Page-level text extractions:
* * * * *
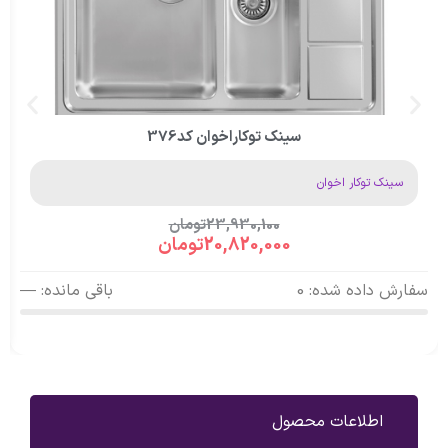
سینک توکاراخوان کد376
سینک توکار اخوان
23,930,100
تومان
20,820,000
تومان
سفارش داده شده: 0
باقی مانده: —
اطلاعات محصول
* * * * *
*Assignment*: Once the pictures are removed, write out all of the entries above exactly.

*Task output*:
سینک توکاراخوان کد376
سینک توکار اخوان
23,930,100
تومان
20,820,000
تومان
سفارش داده شده: 0
باقی مانده: —
اطلاعات محصول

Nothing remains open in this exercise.